No password reset emails.

No support tickets.

No downtime.

Users simply log in as usual and get upgraded automatically.


Before vs After

Before

  • SHA-256 password hashing
  • Static salt
  • Base64 encoded tokens
  • No token signatures
  • No token expiration
  • No migration strategy

After

  • bcrypt password hashing
  • Unique salt per password
  • bcrypt cost factor of 12
  • Signed JWTs using HS256
  • 15-minute access tokens
  • 7-day refresh tokens
  • Cryptographic token verification
  • Token expiration
  • Automatic password upgrades

Looking at it side-by-side, the difference is quite significant.


Security Improvements Achieved

The migration delivered several immediate improvements.

Unique Salts

Each password now receives its own salt.

Better Brute Force Resistance

bcrypt is intentionally slow.

Attackers hate that.

Developers love that.

Adjustable Security

The cost factor can be increased as hardware improves.

Stronger Authentication

JWTs are now signed and verified cryptographically rather than simply encoded.

Better User Experience

Users never had to reset their passwords.


Lessons Learned

The biggest lesson from this experience wasn't that SHA-256 is bad.

It wasn't.

The lesson was that authentication code tends to sit untouched for years simply because it works.

Once login works, developers rarely revisit it.

But security recommendations evolve.

Hardware evolves.

Attack techniques evolve.

Periodically revisiting old decisions can reveal opportunities for meaningful improvements without requiring a complete rewrite.


Final Thoughts

One thing I enjoy about reviewing existing code is discovering areas where small improvements can have a big impact.

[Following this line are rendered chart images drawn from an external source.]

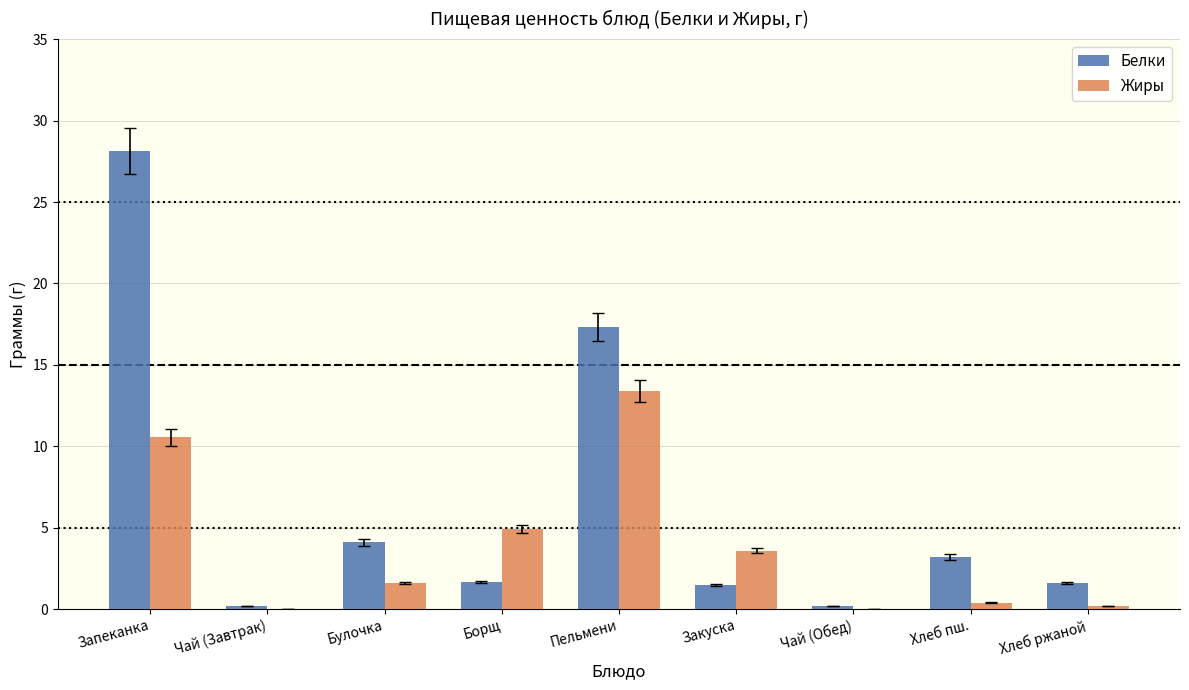

What is the sum of all Белки values?

57.9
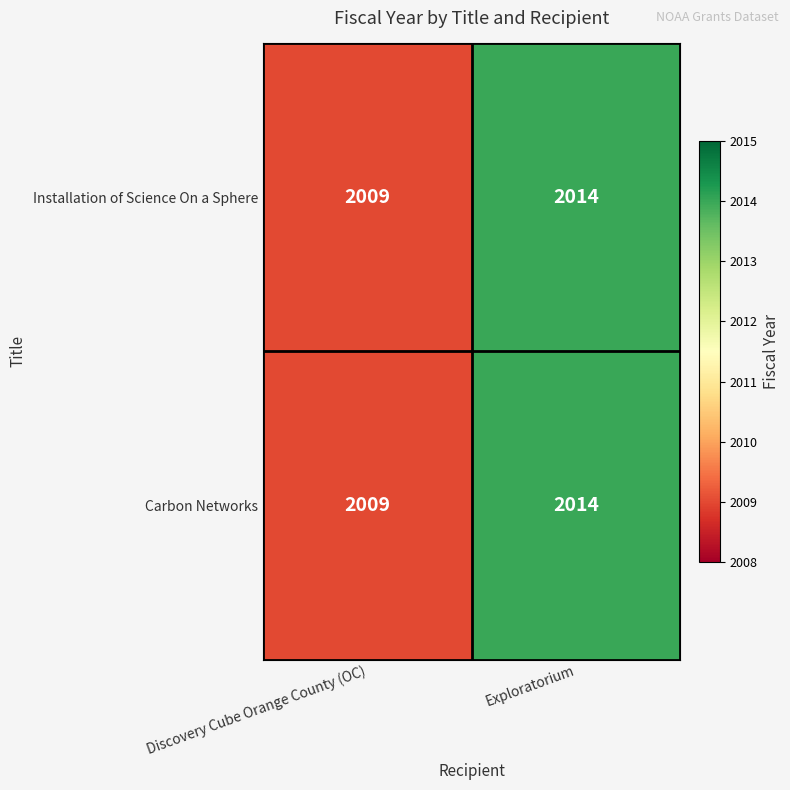

What is the minimum value shown in the chart?

2009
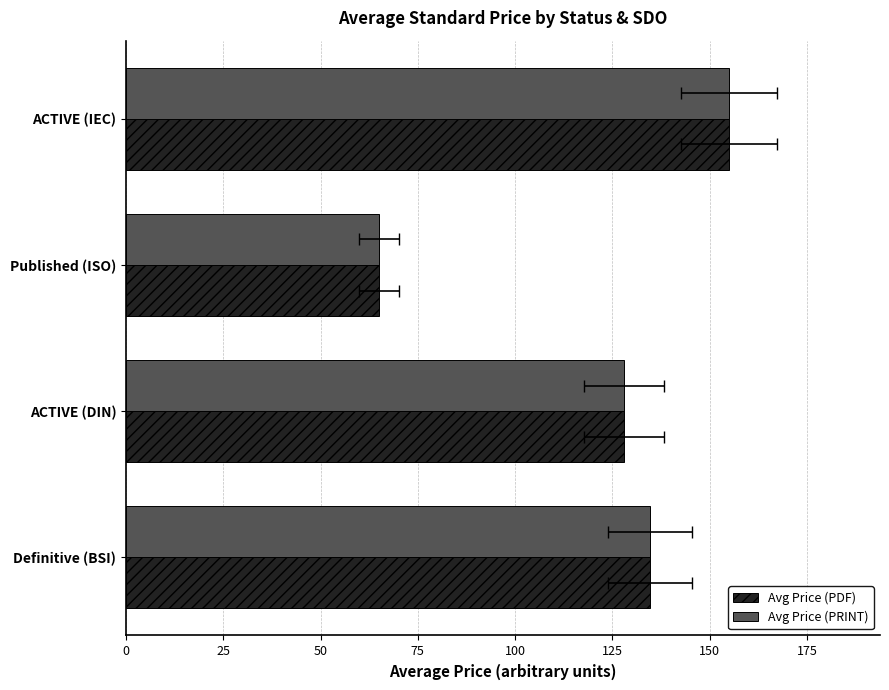

Reading left to right, what are all the values shown in this chart?

Avg Price (PDF): 0=134.7	25=127.9	50=65.0	75=155.0
Avg Price (PRINT): 0=134.7	25=127.9	50=65.0	75=155.0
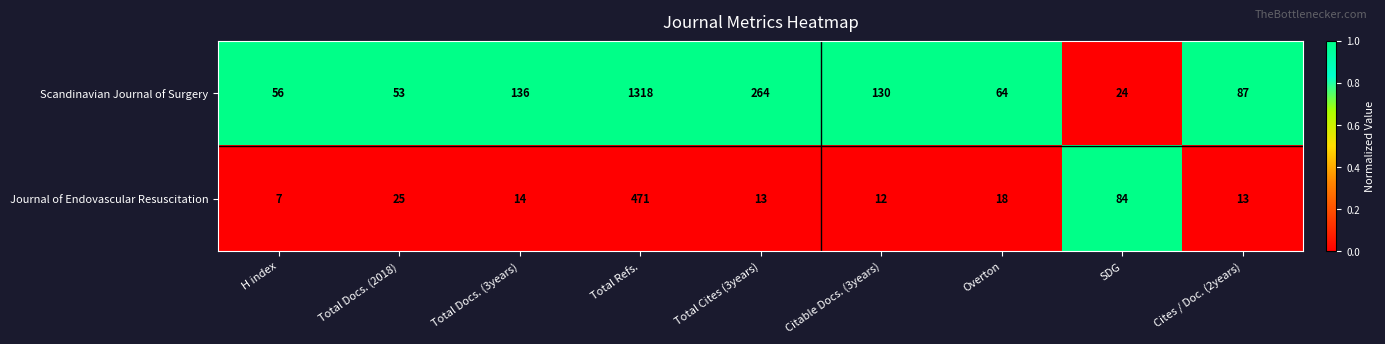

What value does the Scandinavian Journal of Surgery series have at Total Docs. (3years)?

136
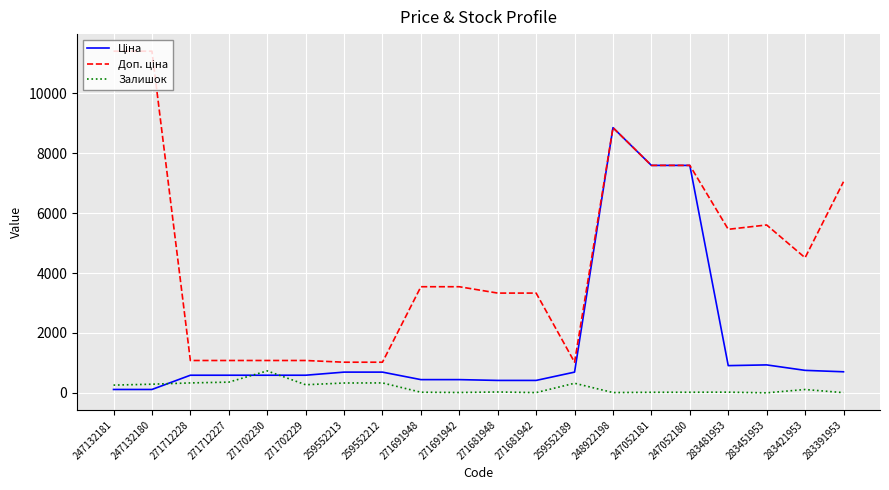

What is the difference between the highest and lowest values at 271712227?

722.7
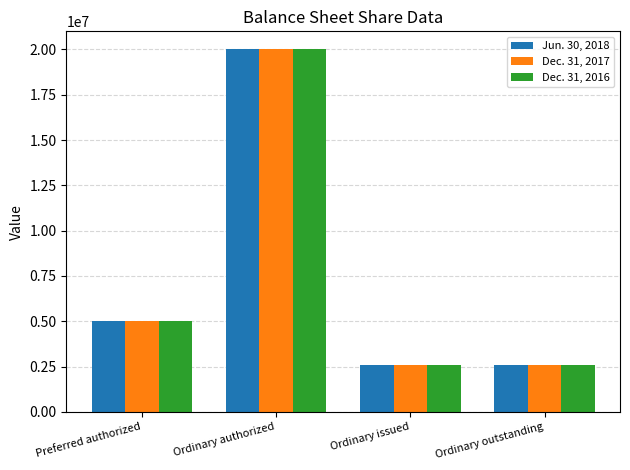

Reading left to right, list all the values displayed in this chart.

Jun. 30, 2018: Preferred authorized=5000000	Ordinary authorized=20000000	Ordinary issued=2576415	Ordinary outstanding=2576415
Dec. 31, 2017: Preferred authorized=5000000	Ordinary authorized=20000000	Ordinary issued=2576415	Ordinary outstanding=2576415
Dec. 31, 2016: Preferred authorized=5000000	Ordinary authorized=20000000	Ordinary issued=2576415	Ordinary outstanding=2576415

The original implementation wasn't malicious.

It wasn't reckless.

It worked.

But after spending time understanding the trade-offs and modern recommendations, I felt there was a better approach.

Would I choose Argon2id for a brand-new project today?

Probably.

Was bcrypt the right choice for this project's current environment?

Absolutely.

As developers, we don't need to be security experts to make better security decisions.

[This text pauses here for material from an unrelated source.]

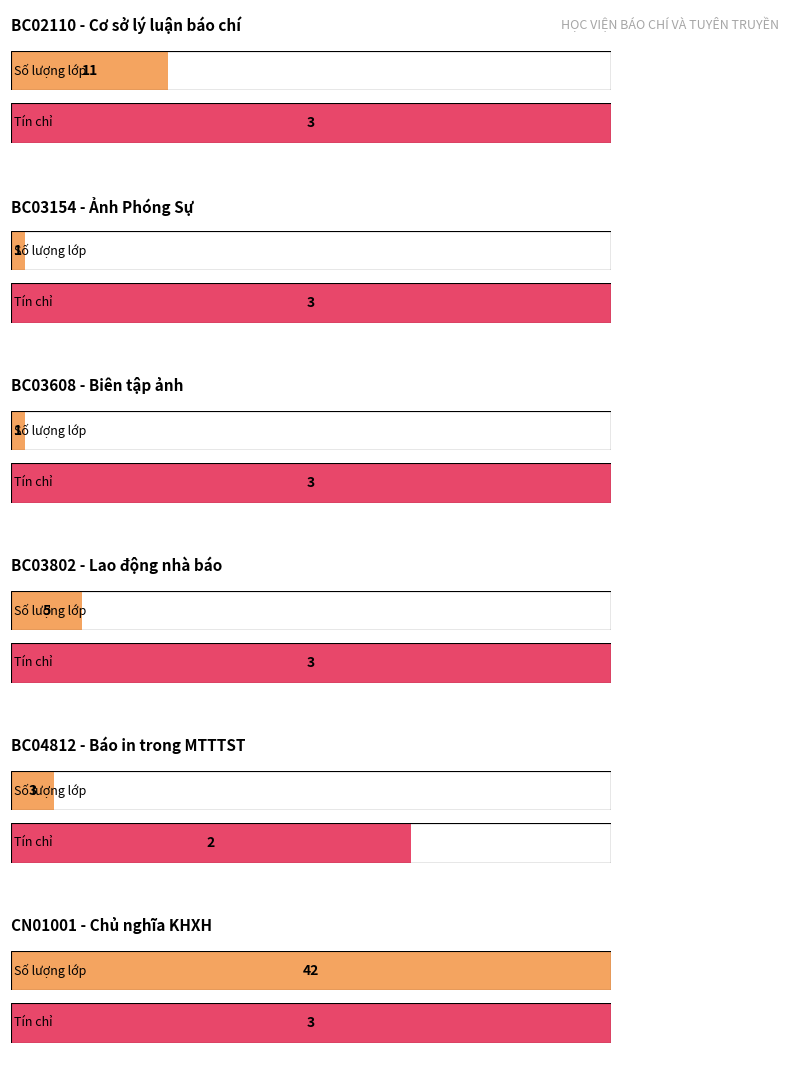

How many categories are shown in the chart?

6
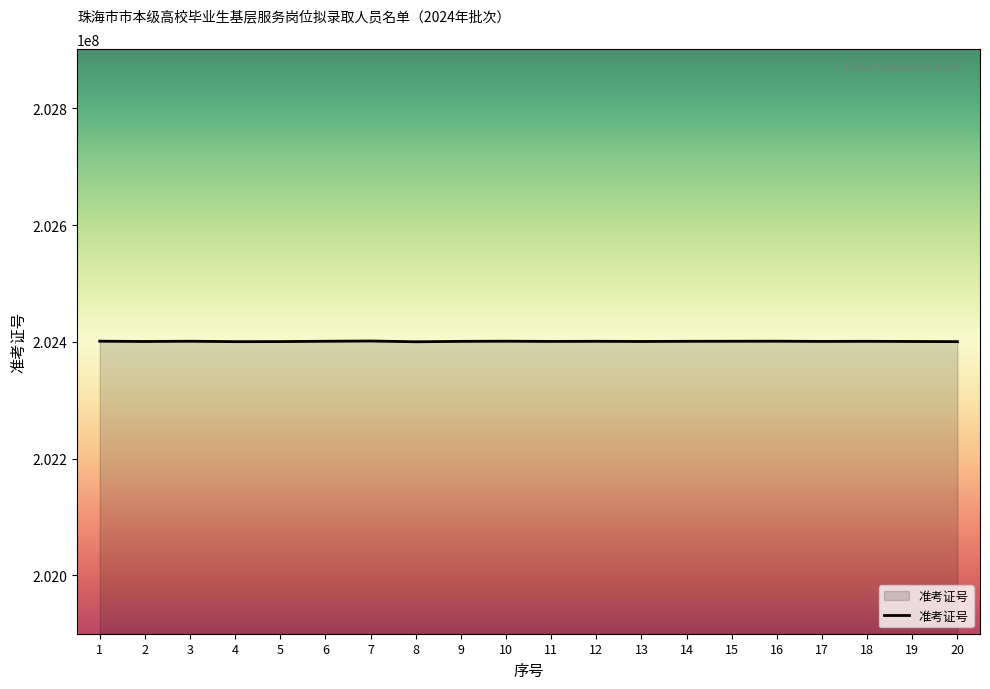

Does the chart have visible grid lines?

No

Sometimes all it takes is curiosity, a willingness to question old assumptions, and a desire to leave the codebase a little better than we found it.

The most interesting thing about this audit wasn't discovering SHA-256. It was realizing how easy it is for security-related code to remain unchanged for years simply because it works. Authentication code is often written once and rarely revisited. Taking time to periodically review those decisions can reveal opportunities for meaningful improvements without requiring major architectural changes.

For me, this audit started with SHA-256.

It ended with a stronger authentication system, a smoother migration strategy, and a reminder that "working" and "secure" aren't always the same thing.